> TASK ITEM
Make an exact copy of the records, omitting all images.

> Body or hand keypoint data
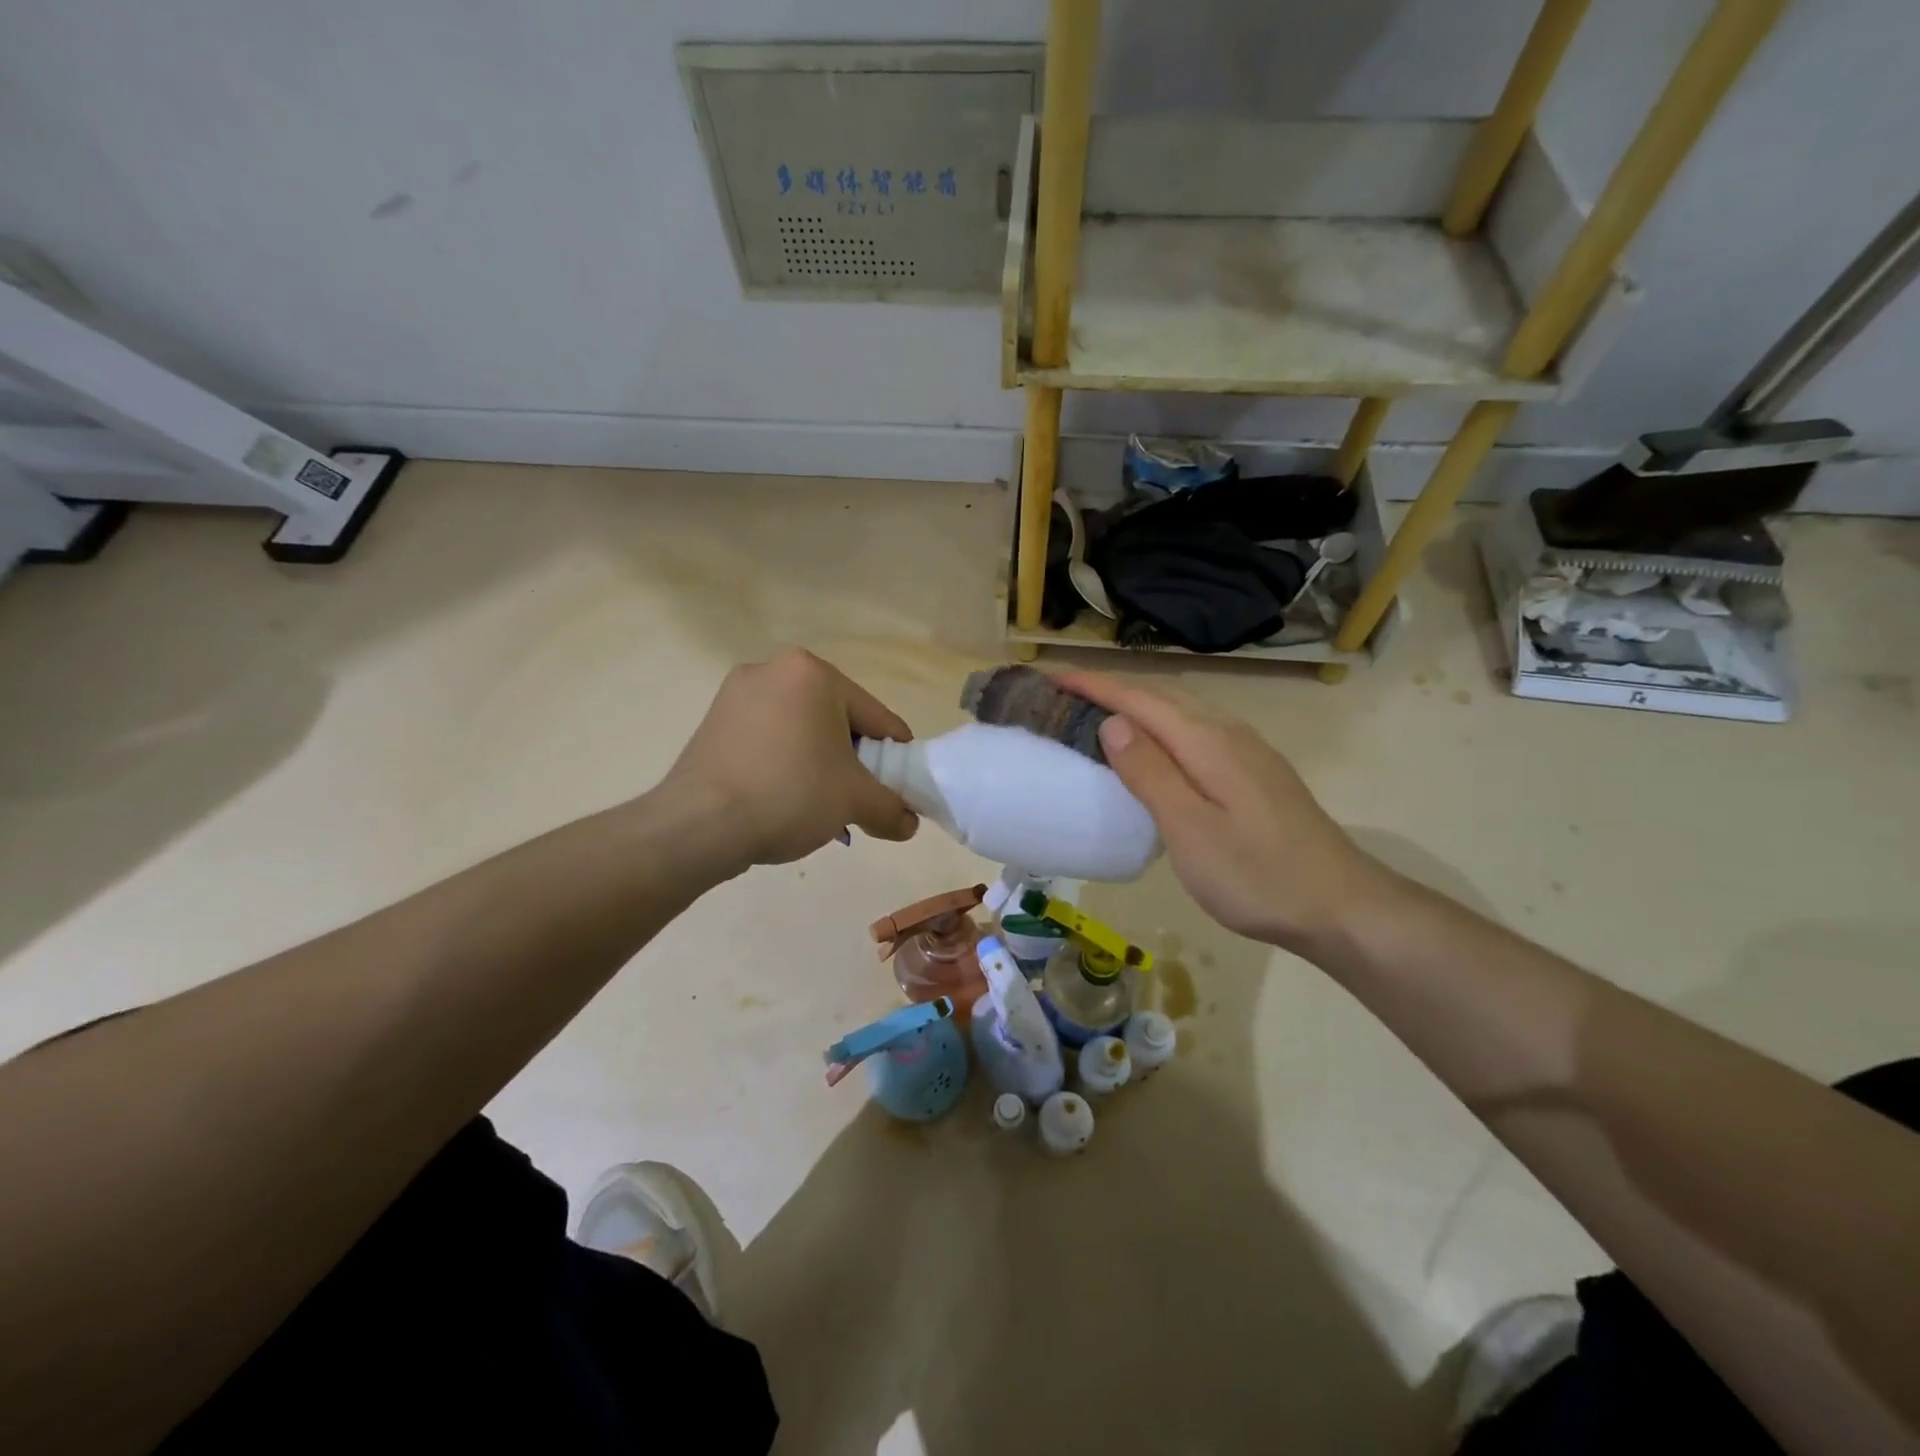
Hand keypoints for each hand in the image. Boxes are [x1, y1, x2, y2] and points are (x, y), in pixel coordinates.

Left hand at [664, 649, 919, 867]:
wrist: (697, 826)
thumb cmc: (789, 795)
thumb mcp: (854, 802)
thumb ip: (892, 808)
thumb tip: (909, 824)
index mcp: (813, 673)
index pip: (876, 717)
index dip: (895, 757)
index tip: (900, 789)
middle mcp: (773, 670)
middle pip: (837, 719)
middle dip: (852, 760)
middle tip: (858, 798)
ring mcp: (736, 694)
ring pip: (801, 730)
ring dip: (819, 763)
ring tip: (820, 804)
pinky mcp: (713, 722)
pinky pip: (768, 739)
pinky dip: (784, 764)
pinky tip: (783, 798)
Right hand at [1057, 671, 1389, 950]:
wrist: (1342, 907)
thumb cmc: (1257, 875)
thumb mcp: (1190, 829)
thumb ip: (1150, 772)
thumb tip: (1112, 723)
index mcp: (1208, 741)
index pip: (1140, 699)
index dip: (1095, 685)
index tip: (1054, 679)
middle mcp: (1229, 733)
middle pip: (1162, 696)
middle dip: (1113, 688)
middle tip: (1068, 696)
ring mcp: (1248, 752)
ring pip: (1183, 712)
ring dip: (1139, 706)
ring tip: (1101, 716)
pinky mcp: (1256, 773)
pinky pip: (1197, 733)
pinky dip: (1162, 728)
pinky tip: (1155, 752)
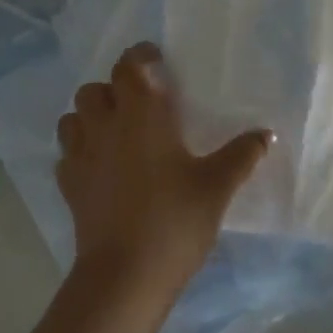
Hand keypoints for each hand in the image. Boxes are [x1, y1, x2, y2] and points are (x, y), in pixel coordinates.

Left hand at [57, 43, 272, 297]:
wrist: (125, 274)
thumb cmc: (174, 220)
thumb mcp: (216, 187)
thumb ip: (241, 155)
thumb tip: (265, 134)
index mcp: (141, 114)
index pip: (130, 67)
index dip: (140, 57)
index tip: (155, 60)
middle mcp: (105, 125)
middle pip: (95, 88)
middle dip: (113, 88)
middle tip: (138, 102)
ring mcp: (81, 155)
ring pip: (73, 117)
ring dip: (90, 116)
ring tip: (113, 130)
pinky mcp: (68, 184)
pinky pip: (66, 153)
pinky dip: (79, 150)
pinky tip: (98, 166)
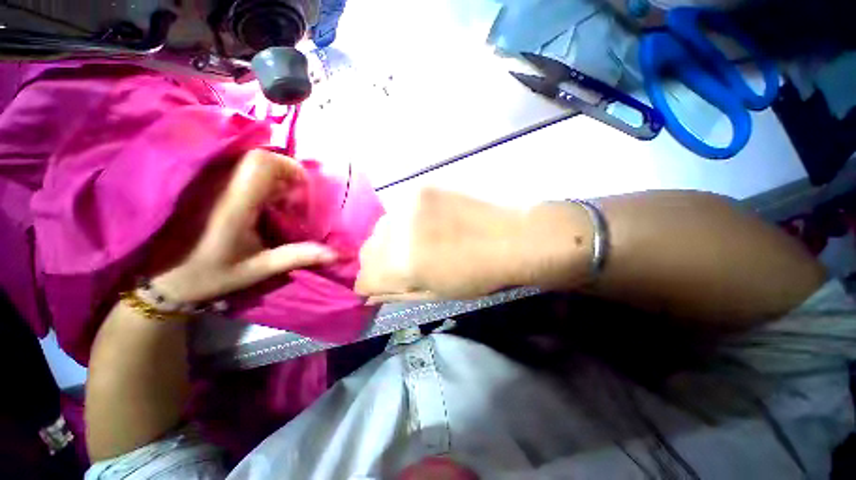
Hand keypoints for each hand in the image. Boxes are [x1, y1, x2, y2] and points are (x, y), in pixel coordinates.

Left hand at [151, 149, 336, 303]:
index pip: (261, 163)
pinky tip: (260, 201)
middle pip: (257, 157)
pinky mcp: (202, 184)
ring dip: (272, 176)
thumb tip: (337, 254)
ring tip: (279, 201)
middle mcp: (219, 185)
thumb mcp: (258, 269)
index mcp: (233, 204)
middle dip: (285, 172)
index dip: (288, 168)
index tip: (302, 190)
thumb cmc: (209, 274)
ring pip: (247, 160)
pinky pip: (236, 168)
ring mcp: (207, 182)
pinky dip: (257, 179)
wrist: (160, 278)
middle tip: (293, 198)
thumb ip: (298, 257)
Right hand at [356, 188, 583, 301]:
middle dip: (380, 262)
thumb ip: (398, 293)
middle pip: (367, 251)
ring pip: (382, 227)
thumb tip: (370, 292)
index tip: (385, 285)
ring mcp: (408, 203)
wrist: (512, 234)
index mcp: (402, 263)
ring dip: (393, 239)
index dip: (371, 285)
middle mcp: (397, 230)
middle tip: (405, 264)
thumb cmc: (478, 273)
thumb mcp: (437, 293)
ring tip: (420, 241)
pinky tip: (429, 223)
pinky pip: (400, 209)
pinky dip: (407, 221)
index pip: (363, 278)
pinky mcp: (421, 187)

> RESPONSE AREA
Hand keypoints for each hand in the image. Boxes are [x1, y1, x2, y2] and points are (x, y), in pixel coordinates.

Left hand at [664, 649, 919, 867]:
wrist: (697, 826)
thumb cmc: (789, 795)
thumb mcp: (854, 802)
thumb ip: (892, 808)
thumb tip: (909, 824)
index mcp: (813, 673)
index pip: (876, 717)
index dip: (895, 757)
index tip: (900, 789)
middle mcp: (773, 670)
middle pip: (837, 719)
middle dip: (852, 760)
middle tip: (858, 798)
ring mcp: (736, 694)
ring pip: (801, 730)
ring dip: (819, 763)
ring tip: (820, 804)
pinky mcp: (713, 722)
pinky pip: (768, 739)
pinky dip: (784, 764)
pinky tip: (783, 798)
Right hand at [1057, 671, 1389, 950]:
wrist: (1342, 907)
thumb cmc: (1257, 875)
thumb mcp: (1190, 829)
thumb ip: (1150, 772)
thumb tip: (1112, 723)
index mcp: (1208, 741)
index pip: (1140, 699)
index dip: (1095, 685)
index tip: (1054, 679)
middle mcp: (1229, 733)
middle pip: (1162, 696)
middle dip: (1113, 688)
middle tip: (1068, 696)
ring mcp: (1248, 752)
ring pip: (1183, 712)
ring dip: (1139, 706)
ring tip: (1101, 716)
pinky mcp: (1256, 773)
pinky pip: (1197, 733)
pinky dip: (1162, 728)
pinky tip: (1155, 752)
Hand keypoints for each hand in the image. Boxes are [x1, y1, x2, y2] and points are (x, y), in pixel coordinates.

Left hand at [57, 43, 272, 297]:
wrist: (125, 274)
thumb cmc: (174, 220)
thumb mcp: (216, 187)
thumb ip: (241, 155)
thumb tip: (265, 134)
index mcp: (141, 114)
index pip: (130, 67)
index dip: (140, 57)
index tip: (155, 60)
middle mcp: (105, 125)
middle pip: (95, 88)
middle dip: (113, 88)
middle tip: (138, 102)
ring mcp: (81, 155)
ring pip: (73, 117)
ring dip: (90, 116)
ring tip: (113, 130)
pinky mcp: (68, 184)
pinky pip: (66, 153)
pinky dip: (79, 150)
pinky tip: (98, 166)
Hand keypoints for each hand in the image. Boxes are [x1, y1, x2, y2] and points are (x, y), in pixel coordinates.

Left hand at [151, 149, 336, 303]:
index pip: (261, 163)
pinky tip: (260, 201)
middle pip: (257, 157)
pinky mcp: (202, 184)
ring dip: (272, 176)
thumb tip: (337, 254)
ring tip: (279, 201)
middle mcp: (219, 185)
thumb mcp: (258, 269)
index mcp: (233, 204)
middle dip: (285, 172)
index dip: (288, 168)
index tip: (302, 190)
thumb cmc: (209, 274)
ring pip: (247, 160)
pinky pip: (236, 168)
ring mcp: (207, 182)
pinky dip: (257, 179)
wrist: (160, 278)
middle tip: (293, 198)
thumb ip: (298, 257)
Right hand at [356, 188, 583, 301]:
middle dip: (380, 262)
thumb ip: (398, 293)
middle pip: (367, 251)
ring pip: (382, 227)
thumb tip: (370, 292)
index tip: (385, 285)
ring mcp: (408, 203)
wrist: (512, 234)
index mcp: (402, 263)
ring dip: (393, 239)
index dip: (371, 285)
middle mcp: (397, 230)
middle tip: (405, 264)
thumb cmc: (478, 273)
thumb mcp: (437, 293)
ring tip: (420, 241)
pinky tip: (429, 223)
pinky pip: (400, 209)
pinky dip: (407, 221)
index pip: (363, 278)
pinky mcp: (421, 187)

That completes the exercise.